Un disco

Natalia Lafourcade

Hasta la raíz

Sony, 2015

¡Vaya curiosidad! Desde ambos lados del Atlántico se presentan seguidos dos discos gestados enteramente desde las profundidades de una ruptura amorosa. Y otro detalle, los dos se lograron muy bien, aun siendo hecho por mujeres tan diferentes en edades y marcos culturales. Pero no hablemos de Bjork y su Vulnicura, es turno de centrarnos en esa mujer menuda que es Natalia, una profesional de la música perseverante y seria ante el oficio.

Y en su segundo sencillo no se anda por las ramas y consigna el derrumbe amoroso en una sola frase: “Esta historia terminó, no existe/ lo que un día construimos se ha esfumado”. “Lo que construimos” es una perfecta y sencilla canción de finiquito. En ella –al igual que en “Hasta la raíz” se nota lo bien que ha asimilado la influencia de gente como Jorge Drexler y Kevin Johansen, con quienes ha colaborado en el pasado.

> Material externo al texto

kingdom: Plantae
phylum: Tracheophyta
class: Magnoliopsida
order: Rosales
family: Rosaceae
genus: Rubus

En su cuarto material hay candor y romanticismo, así como un gusto por diversos ritmos del imaginario latinoamericano. En las 12 canciones que lo conforman existe esfuerzo, entrega, sinceridad, y fueron producidas por dos figuras del pop masivo: Cachorro López y Leonel García –que saben de lo suyo-. Allí está como prueba irrefutable “Nunca es suficiente”, que lo mismo es cercanísima a Jeanette que a Vicentico.

Injustamente se le achaca hacer un pop ligero, sería deseable que se le escuchará con mayor atención y se reconocieran sus hallazgos. “Palomas blancas” es una canción rotunda -¿Tendría algo de malo que nos recuerde al gran Manuel Alejandro?-. Natalia se ha labrado un lugar gracias a su exquisita sensibilidad y a un cuidado minucioso de sus composiciones. Es momento que ampliamente se le reconozca. Abramos los oídos.

Un libro

Martín Caparrós

El Hambre

Ed. Planeta, 2014

Para el escritor argentino el tema del hambre es un fracaso internacional y lo hace evidente en esta monumental crónica donde página a página la indignación que provoca este fenómeno es muy bien abordada por un periodista especialista en ambigús y gastronomía. Este riguroso ensayo plantea la frustración de la humanidad ante el tema; ¿cómo es posible que en la actualidad se siga padeciendo? y no solo en los países de extrema pobreza como Níger y Kenia, incluso habitantes en los Estados Unidos de Norteamérica no están exentos de este problema, también se ha planteado la tesis de la comida como una especie de tesoro y que por ende ha provocado pugnas globales.

Tres veces al día o más nos da hambre y pensamos en comer, pero nadie ha reflexionado profundamente sobre lo que el tema implica. La postura de este texto pasa por evidenciar que el problema principalmente es de las personas e integra un análisis muy entusiasta de razonamientos sociales, económicos y religiosos que repercuten y que desde luego contribuyen a que siga muriendo gente en consecuencia.

La intensidad del contenido es prodigiosa dado que ningún ser viviente es ajeno al hambre; pero tampoco se ha dimensionado concienzudamente la situación como para buscar alternativas y medidas a nivel internacional que permitan dar soluciones viables a este delicado asunto. He aquí un texto frío con cifras duras, un alegato que da asco y vergüenza -como lo cita el propio autor- y donde tristemente la amenaza seguirá latente.